Chris Hedges, writing at TruthDig:

This trial is not simply the prosecution of a 25-year-old soldier who had the temerity to report to the outside world the indiscriminate slaughter, war crimes, torture and abuse that are carried out by our government and our occupation forces in Iraq and Afghanistan. It is a concerted effort by the security and surveillance state to extinguish what is left of a free press, one that has the constitutional right to expose crimes by those in power. The lonely individuals who take personal risks so that the public can know the truth—the Daniel Ellsbergs, the Ron Ridenhours, the Deep Throats and the Bradley Mannings—are from now on to be charged with “aiding the enemy.” All those within the system who publicly reveal facts that challenge the official narrative will be imprisoned, as was John Kiriakou, the former CIA analyst who for exposing the U.S. government’s use of torture began serving a 30-month prison term the day Manning read his statement. There is a word for states that create these kinds of information vacuums: totalitarian.

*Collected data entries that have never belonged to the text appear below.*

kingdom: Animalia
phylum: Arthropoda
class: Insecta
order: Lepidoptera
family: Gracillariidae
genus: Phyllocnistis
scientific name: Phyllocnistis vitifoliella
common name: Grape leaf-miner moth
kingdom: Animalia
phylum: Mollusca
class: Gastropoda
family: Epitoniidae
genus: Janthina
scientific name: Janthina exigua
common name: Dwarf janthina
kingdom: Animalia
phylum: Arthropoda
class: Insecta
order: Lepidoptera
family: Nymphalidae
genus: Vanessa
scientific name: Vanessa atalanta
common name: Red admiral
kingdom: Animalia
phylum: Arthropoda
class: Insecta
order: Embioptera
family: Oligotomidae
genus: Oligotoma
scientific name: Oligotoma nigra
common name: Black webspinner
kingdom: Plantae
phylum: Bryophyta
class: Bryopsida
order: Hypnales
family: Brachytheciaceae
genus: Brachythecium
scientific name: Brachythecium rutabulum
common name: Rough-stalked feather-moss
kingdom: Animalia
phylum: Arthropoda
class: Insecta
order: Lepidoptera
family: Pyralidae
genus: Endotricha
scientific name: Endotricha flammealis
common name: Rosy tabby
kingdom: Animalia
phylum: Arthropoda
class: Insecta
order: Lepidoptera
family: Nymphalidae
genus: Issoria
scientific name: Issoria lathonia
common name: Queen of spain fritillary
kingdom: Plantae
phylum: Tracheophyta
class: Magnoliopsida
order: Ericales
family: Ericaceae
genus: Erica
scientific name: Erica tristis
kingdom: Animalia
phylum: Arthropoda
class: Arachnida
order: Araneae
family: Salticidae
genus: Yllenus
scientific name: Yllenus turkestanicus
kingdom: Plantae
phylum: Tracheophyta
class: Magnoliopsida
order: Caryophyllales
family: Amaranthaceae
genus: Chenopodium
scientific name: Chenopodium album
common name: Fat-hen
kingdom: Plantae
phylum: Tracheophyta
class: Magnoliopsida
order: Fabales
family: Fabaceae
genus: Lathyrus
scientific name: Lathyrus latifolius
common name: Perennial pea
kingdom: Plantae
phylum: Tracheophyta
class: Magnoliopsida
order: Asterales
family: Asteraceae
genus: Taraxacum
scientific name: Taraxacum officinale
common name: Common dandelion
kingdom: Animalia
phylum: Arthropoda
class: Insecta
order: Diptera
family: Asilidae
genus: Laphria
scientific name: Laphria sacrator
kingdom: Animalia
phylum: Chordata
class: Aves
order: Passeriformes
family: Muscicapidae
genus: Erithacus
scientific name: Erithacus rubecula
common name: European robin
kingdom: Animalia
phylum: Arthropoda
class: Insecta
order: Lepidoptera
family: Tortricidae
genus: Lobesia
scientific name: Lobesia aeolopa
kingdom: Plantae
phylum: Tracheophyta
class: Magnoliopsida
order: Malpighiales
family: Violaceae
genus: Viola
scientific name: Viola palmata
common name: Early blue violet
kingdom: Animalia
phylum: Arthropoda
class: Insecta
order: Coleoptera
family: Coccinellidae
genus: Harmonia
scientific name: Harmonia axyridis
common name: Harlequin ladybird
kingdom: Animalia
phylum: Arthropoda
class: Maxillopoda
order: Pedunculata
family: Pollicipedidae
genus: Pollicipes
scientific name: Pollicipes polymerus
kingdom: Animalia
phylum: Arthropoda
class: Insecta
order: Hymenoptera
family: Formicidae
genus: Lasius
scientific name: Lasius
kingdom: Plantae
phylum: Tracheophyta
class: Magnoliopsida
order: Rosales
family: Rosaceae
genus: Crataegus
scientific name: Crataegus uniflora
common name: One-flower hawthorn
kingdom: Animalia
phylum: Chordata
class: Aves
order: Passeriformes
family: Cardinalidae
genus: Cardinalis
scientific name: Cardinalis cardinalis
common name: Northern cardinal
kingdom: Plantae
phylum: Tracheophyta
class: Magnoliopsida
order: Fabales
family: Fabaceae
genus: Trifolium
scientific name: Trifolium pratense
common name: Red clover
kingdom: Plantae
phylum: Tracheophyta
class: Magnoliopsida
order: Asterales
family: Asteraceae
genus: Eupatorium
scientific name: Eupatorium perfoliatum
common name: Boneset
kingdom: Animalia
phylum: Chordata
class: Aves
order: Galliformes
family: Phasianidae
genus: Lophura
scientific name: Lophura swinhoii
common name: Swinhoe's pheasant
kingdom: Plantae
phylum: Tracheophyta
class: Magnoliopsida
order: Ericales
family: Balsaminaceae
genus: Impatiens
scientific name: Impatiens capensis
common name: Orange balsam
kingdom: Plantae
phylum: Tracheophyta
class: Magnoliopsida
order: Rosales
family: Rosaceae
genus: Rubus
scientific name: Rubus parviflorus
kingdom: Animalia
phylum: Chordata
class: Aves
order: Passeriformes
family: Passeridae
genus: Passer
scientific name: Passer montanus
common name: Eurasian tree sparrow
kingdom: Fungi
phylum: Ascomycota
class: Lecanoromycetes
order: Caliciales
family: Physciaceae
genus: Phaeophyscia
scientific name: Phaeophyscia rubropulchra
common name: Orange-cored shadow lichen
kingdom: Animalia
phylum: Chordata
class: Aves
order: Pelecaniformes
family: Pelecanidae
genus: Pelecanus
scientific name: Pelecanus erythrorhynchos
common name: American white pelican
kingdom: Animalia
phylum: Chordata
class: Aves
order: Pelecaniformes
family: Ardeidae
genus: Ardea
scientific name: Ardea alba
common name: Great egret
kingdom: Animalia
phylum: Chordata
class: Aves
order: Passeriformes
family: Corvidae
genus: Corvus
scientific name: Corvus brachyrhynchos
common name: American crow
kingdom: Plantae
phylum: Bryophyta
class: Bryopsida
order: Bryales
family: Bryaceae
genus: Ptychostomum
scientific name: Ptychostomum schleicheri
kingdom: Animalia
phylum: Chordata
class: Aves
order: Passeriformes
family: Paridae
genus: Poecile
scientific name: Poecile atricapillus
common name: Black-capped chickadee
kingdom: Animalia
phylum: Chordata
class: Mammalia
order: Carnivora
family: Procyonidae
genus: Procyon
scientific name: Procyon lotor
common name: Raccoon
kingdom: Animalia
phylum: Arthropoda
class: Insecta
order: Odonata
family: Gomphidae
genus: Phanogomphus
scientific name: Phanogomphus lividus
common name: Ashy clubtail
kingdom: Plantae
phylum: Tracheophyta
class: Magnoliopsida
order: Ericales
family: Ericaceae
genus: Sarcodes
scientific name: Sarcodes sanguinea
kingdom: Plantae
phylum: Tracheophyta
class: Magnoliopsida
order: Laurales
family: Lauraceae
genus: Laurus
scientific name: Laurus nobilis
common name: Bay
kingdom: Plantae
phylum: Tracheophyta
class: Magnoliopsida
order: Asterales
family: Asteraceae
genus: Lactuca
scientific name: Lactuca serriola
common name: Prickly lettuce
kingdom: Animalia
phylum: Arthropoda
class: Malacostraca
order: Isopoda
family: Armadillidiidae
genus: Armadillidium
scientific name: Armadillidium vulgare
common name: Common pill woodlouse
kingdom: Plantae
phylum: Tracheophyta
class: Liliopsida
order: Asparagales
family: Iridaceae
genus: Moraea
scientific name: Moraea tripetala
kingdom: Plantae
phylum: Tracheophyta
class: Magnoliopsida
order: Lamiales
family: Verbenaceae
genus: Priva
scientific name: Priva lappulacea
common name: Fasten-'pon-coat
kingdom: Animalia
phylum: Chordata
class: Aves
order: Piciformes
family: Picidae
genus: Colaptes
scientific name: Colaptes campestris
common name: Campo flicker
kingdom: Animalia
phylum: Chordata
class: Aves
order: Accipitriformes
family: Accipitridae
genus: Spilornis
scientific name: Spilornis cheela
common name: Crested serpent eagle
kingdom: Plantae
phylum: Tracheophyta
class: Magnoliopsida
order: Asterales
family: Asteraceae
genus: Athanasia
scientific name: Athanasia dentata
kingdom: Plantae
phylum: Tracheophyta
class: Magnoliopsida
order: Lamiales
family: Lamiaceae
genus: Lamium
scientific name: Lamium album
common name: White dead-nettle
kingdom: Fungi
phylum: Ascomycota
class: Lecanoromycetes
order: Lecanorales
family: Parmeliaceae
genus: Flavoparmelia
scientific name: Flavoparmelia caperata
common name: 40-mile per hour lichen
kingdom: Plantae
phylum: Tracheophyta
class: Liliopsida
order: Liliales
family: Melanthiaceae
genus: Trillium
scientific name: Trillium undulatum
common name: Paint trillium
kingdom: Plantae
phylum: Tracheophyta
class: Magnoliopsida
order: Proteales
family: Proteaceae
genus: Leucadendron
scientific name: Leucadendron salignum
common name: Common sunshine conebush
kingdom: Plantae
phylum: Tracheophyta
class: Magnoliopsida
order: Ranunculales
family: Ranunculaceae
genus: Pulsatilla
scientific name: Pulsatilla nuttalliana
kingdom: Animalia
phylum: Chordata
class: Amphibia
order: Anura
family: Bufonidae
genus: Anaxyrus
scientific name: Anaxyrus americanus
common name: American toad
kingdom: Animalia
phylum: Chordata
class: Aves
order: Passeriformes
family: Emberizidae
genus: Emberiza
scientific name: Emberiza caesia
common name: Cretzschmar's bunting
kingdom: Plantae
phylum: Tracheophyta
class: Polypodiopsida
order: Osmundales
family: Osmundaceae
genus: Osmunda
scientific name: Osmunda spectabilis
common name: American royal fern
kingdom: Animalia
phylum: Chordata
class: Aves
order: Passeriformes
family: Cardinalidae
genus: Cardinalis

The cowardice of The New York Times, El Pais, Der Spiegel and Le Monde, all of which used masses of the material Manning passed on to WikiLeaks and then callously turned their backs on him, is one of journalism’s greatest shames. These publications made little effort to cover Manning’s pretrial hearings, a failure that shows how bankrupt and anemic the commercial press has become . . . Manning has done what anyone with a conscience should have done. In the courtroom he exhibited—especially given the prolonged abuse he suffered during his thousand days inside the military prison system—poise, intelligence and dignity. He appealed to the best within us. And this is why the government fears him. America still produces heroes, some in uniform. But now we lock them up.
I know a lot of people are uneasy about calling Manning a hero because they consider him a criminal because he apparently broke laws. I wonder whether they would agree that by exposing lawless American warmongering and exposing huge numbers of civilian casualties covered up by the U.S. Manning has saved many lives by shortening, curtailing and discouraging the reckless use of the U.S. military. Can't a thing declared to be criminal be the right thing to do? Was Martin Luther King merely a "criminal," or was he doing the right thing? The case against Bradley Manning is a battle over whether the People of the United States, supposedly the ones running this country, have the right to know what their own government is doing. Or, on the other hand, the U.S. Government has the right to frighten off the relatively few remaining quality journalists out there by threatening a bizarre use of the federal Espionage Act. It's that simple.